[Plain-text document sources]

• • •

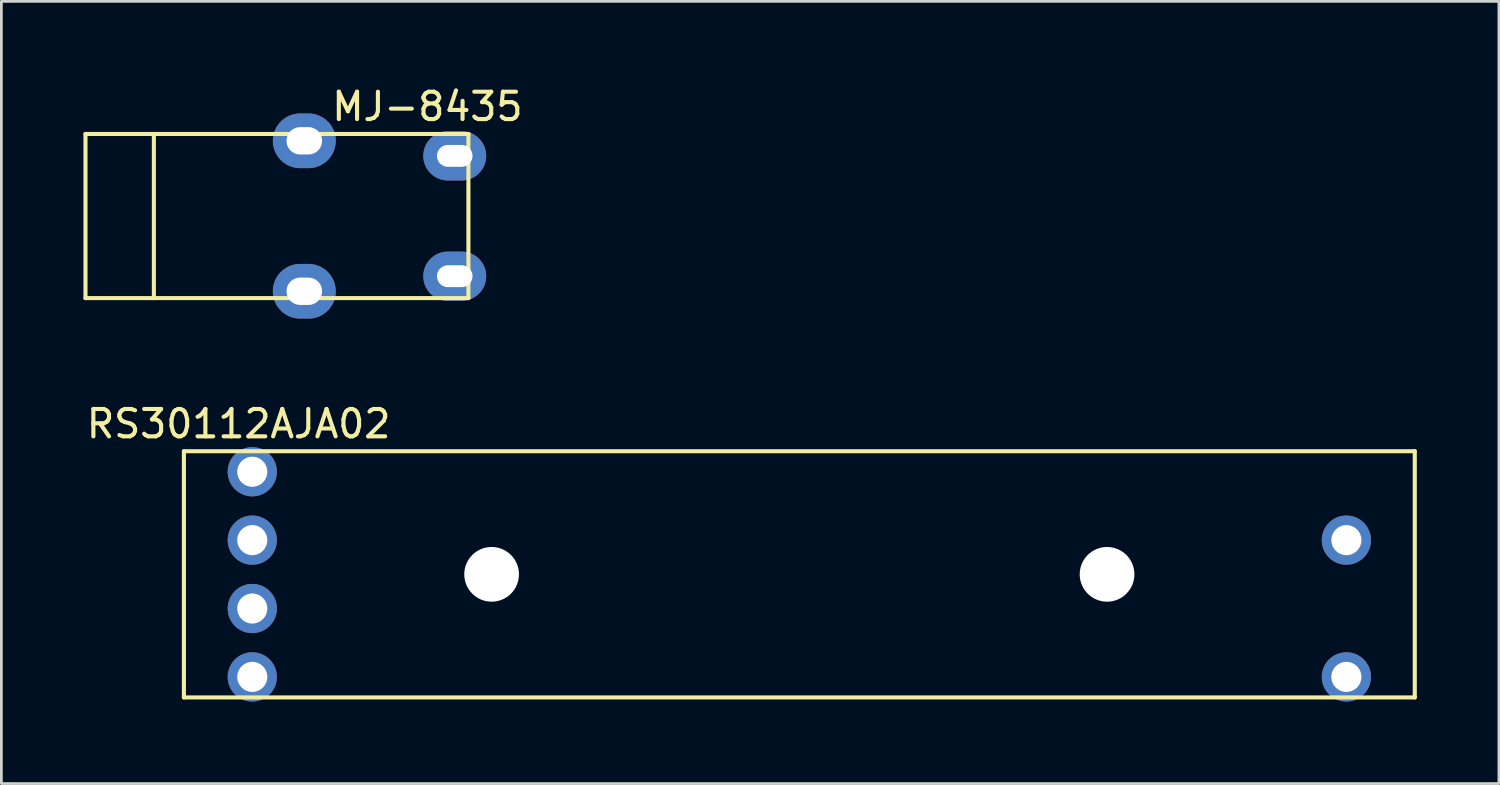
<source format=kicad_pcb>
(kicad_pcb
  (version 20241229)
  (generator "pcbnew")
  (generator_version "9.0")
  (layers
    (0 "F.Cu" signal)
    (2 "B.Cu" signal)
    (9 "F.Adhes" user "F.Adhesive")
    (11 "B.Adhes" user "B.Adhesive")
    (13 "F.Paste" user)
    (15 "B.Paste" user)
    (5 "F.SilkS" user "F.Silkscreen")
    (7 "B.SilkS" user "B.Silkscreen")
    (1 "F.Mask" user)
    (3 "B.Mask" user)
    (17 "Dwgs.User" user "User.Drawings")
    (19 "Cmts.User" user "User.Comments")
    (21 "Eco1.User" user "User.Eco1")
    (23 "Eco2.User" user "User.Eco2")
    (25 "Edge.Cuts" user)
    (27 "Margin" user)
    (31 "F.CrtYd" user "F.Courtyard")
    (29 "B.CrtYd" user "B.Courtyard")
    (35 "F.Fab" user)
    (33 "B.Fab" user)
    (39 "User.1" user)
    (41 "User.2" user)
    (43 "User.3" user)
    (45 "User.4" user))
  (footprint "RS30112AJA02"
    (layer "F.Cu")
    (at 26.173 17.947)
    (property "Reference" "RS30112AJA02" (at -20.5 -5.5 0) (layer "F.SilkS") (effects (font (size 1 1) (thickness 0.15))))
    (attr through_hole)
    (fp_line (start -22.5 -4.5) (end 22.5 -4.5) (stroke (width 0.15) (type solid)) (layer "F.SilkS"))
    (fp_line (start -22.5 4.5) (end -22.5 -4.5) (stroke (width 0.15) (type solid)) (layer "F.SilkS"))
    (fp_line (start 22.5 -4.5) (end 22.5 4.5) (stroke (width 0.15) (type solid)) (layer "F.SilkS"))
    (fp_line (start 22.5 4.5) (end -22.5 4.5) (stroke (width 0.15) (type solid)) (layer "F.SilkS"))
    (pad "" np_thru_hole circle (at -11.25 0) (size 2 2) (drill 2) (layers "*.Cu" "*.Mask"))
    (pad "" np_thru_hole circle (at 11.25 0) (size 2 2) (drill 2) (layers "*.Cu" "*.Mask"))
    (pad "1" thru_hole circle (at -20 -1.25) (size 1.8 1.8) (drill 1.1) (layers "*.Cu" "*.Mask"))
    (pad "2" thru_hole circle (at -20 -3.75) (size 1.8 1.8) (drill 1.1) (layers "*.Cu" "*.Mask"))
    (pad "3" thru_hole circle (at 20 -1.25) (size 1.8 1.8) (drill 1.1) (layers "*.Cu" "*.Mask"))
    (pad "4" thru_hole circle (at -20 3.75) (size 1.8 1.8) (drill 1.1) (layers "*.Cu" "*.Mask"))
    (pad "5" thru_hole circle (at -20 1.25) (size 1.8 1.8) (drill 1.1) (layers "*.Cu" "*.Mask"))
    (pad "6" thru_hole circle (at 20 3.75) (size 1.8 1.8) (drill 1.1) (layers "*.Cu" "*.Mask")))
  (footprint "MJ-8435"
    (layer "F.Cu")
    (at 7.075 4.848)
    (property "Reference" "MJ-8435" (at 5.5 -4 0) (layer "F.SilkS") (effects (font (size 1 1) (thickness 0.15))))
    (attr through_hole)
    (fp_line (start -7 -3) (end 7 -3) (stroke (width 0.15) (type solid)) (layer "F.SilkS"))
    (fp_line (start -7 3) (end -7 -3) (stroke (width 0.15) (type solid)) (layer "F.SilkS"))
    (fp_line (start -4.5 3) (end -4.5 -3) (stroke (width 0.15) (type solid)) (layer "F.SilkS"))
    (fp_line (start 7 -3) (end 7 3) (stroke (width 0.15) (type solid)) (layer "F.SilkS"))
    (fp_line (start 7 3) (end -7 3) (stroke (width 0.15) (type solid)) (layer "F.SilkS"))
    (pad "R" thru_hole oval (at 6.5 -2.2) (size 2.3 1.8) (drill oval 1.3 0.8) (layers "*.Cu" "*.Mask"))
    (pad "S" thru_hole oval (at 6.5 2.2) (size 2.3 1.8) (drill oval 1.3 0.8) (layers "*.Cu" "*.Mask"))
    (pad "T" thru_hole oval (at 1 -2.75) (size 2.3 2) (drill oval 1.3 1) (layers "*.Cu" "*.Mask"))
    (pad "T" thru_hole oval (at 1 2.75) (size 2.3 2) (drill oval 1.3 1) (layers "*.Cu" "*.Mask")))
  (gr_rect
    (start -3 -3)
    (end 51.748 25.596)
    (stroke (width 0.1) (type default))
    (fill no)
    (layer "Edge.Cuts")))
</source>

• • •

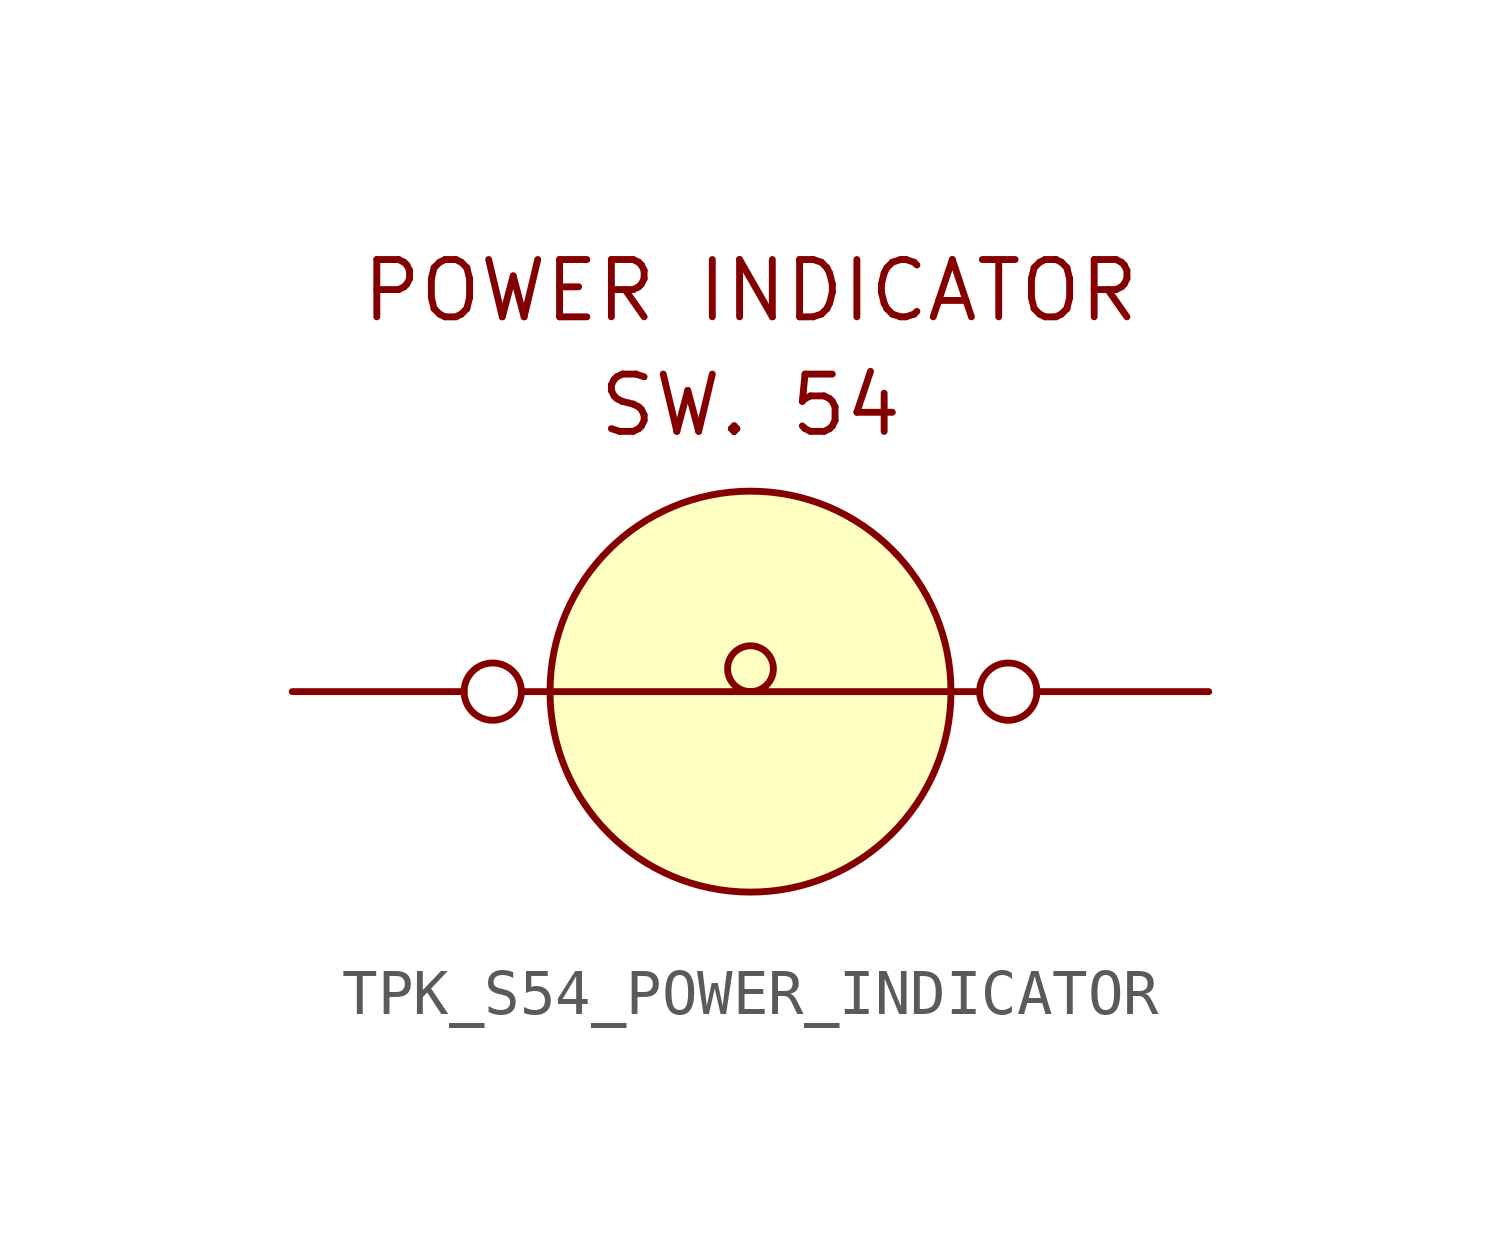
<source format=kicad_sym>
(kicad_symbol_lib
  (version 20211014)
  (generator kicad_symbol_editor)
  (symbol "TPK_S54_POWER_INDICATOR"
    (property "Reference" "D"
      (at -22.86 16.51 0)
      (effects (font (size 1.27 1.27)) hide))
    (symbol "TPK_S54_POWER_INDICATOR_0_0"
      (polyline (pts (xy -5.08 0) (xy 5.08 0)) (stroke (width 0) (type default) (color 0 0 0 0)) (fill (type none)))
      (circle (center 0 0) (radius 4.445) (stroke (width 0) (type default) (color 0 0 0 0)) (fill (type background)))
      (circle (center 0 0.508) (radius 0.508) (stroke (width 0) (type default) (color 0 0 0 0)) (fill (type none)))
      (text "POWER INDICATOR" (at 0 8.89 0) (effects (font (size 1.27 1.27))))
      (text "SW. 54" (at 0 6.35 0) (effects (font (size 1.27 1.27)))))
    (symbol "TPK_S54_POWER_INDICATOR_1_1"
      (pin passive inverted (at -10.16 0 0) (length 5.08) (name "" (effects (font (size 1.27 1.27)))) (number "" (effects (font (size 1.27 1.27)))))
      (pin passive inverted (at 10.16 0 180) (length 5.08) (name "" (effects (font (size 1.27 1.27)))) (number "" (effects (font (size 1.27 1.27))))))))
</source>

• • •

Pick out each line above that includes "Courtyard" and show it.

Task solution:
    (31 "F.CrtYd" user "F.Courtyard")
    (29 "B.CrtYd" user "B.Courtyard")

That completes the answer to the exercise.